The grandparents, Artie and Diane Becker, are played by Crystal and Midler. The child rearing they do lasts but a week, while daughter Alice (Marisa Tomei) and son-in-law Phil Simmons (Tom Everett Scott) take a business trip. The Atlanta residence the Simmonses temporarily turn over to their California elders is, as Phil the inventor proudly points out, “a fully automated house.” That means the place has been programmed to, for instance, alert occupants to emergencies via intercom (“Toilet overflowing, bathroom flooded”).

The Beckers, especially Artie, are technologically inept. They’re not very conversant with contemporary parenting-teaching-coaching practices, either. But what adult would want to be conversant with the notion of never saying “don’t” to a youngster or the idea of banning strikeouts from Little League baseball games?

Then again, baseball is something for which Artie has a real affinity. He’s a veteran minor league play-by-play announcer and has long dreamed of being promoted to the San Francisco Giants. In one scene (a debatable digression, but one that will enthrall baseball buffs), Artie plays for a grandson (Joshua  Rush) a recording of broadcaster Russ Hodges’ famed description of the home run that won a pennant for the Giants in 1951. Director Andy Fickman supplements Hodges’ call with vintage video footage.

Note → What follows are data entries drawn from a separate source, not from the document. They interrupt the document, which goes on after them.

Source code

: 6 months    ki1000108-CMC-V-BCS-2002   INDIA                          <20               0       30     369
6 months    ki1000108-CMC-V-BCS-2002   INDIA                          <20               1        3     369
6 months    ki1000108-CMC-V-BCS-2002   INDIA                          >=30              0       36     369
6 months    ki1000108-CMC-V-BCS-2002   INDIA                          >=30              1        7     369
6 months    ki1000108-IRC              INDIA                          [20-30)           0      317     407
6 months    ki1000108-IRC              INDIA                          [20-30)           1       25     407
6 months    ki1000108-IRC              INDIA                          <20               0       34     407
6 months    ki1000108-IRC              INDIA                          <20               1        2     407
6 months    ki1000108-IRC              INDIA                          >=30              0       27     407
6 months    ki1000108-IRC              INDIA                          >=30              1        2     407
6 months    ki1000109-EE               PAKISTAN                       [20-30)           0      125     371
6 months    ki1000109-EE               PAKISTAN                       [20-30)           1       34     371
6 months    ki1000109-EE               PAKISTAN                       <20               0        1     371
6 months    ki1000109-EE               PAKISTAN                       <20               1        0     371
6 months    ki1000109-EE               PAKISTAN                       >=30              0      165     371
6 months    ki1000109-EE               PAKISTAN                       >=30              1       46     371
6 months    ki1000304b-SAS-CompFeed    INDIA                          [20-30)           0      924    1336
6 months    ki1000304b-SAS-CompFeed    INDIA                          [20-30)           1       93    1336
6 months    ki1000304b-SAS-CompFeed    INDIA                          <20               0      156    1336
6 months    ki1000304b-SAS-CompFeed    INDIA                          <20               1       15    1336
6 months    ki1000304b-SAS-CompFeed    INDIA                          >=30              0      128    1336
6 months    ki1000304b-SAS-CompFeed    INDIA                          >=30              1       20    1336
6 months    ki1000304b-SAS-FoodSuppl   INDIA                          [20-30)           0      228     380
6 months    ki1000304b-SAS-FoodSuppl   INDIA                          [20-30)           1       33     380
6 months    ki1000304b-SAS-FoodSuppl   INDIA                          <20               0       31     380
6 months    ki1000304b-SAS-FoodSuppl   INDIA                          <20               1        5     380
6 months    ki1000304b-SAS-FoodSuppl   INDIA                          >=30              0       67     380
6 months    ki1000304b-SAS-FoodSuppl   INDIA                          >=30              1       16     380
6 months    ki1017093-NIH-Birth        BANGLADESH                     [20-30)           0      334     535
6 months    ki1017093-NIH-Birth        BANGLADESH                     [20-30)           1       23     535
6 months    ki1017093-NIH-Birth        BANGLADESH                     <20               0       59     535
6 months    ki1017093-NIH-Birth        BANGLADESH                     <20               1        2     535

A wrinkle in the film’s baseball-and-Artie subplot, one that underscores his child rearing conservatism, is the fact he’s recently been fired from baseball announcing due to a complete unfamiliarity with social media. In one of the film’s funnier lines, Artie attempts to keep his job by promising his boss, “I’ll tweet! I’ll make whatever noise you want.”

There are more serious lines worth repeating, spoken as the seven relatives move toward becoming a true extended family. “You know what grandparenting is?” Diane rhetorically asks Artie. “A second chance.” Diane proceeds to tell Alice that “there’s no such thing” as a perfect parent. “Get ready. It’s gonna get a lot worse,” Artie warns Alice regarding his granddaughter’s fast-approaching adolescence. “We leave and she’s 12; we come home and she’s 16,” Alice disapprovingly declares of the same tween (Bailee Madison) after a week of the Beckers’ supervision.

“Parental Guidance” could’ve benefited from removal of a few scenes that are hackneyed or in poor taste: Crystal’s character hit with a bat in the spot a fellow least wants to be hit, a food fight (which actually generates a pretty good Artie line: “Look at this place. We’re gonna have to call FEMA”), urinating and vomiting bits.